___ PROVIDED TEXT ___

S.C. Tea Party Mayhem: Racism, Sedition, Paranoia and Homophobia
April 19, 2010
(ChattahBox)—- Tea party activists in South Carolina apparently didn’t receive the memo to tone down their incendiary rhetoric, in the wake of death threats and violent acts waged against U.S. lawmakers. A tea party rally held in Greenville over the weekend provided the few thousand in attendance a cornucopia of racism, hate, paranoia, seditious calls to take up arms against the government and anti-gay rhetoric. And the offensive remarks receiving the most attention were those made by the event’s keynote speaker, race-baiting nativist and former U.S. congressman Tom Tancredo. He took to the podium and whipped up the crowd with an anti-Obama racist birther rant: “If his wife says Kenya is his homeland, why don’t we just send him back?”
The rally was organized by the Upcountry Conservative Coalition. The group’s mission statement: “We the People…are coalescing to reclaim our God given rights by restoring our Constitutional Republic.”

___ EXTRACTED INFORMATION ___

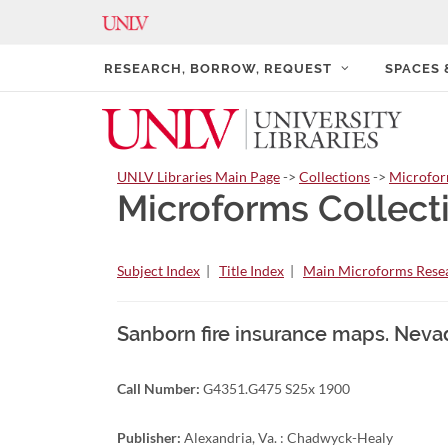
RESEARCH, BORROW, REQUEST
SPACES
UNLV Libraries Main Page
->
Collections
->
Microfo
Microforms Collect
Subject Index
|
Title Index
|
Main Microforms Resea
Sanborn fire insurance maps. Neva
Call Number:
G4351.G475 S25x 1900
Publisher:
Alexandria, Va. : Chadwyck-Healy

___

### EXERCISES TO COMPLETE
1. According to the article on the Greenville tea party rally, what group organized the rally?
2. Take the article on the Greenville tea party rally further, continuing from its final sentence.
You can set the dataset entries aside; they are not needed.

### RESPONSES IN ORDER
1. The Upcountry Conservative Coalition.

2.
South Carolina’s The State newspaper, reported on the vitriolic tone of the Greenville tea party rally on Saturday:
“Anger and indignation were served up in giant helpings outside the Bi-Lo Center on Saturday as several thousand Tea Party activists cheered speakers who attacked President Barack Obama as a lying, taxing, foreign-born, anti-American socialist. Waving signs and flags with slogans including, “It’s the Constitution, stupid” and “Vote them all out…”
Tancredo’s call for President Obama to go back to Kenya drew applause. And he also sounded an ominous note, by saying Americans are “going to have to pray that we can hold on to this country.”
Racist birtherism, check. Fearmongering, check. What’s left? Oh, yes a call to arms against the federal government. Pastor Stan Craig, of the Choice Hills Baptist Church was on hand to provide the sedition rhetoric, saying he “was trained to defend the liberties of this nation.” He shouted that he was ready to “suit up, get my gun, go to Washington, and do what they trained me to do.”
And Dan Gonzales, chair of the Florida Constitution Party, provided the paranoia and new world order conspiracy theories, ranting about the Rockefellers controlling the Republican Party. Gonzales also was prepared for an armed battle against the federal government. “[T]his is the end of America right here,” and if the Tea Partiers “don’t get to work we’re going to be fighting in the streets,” he declared.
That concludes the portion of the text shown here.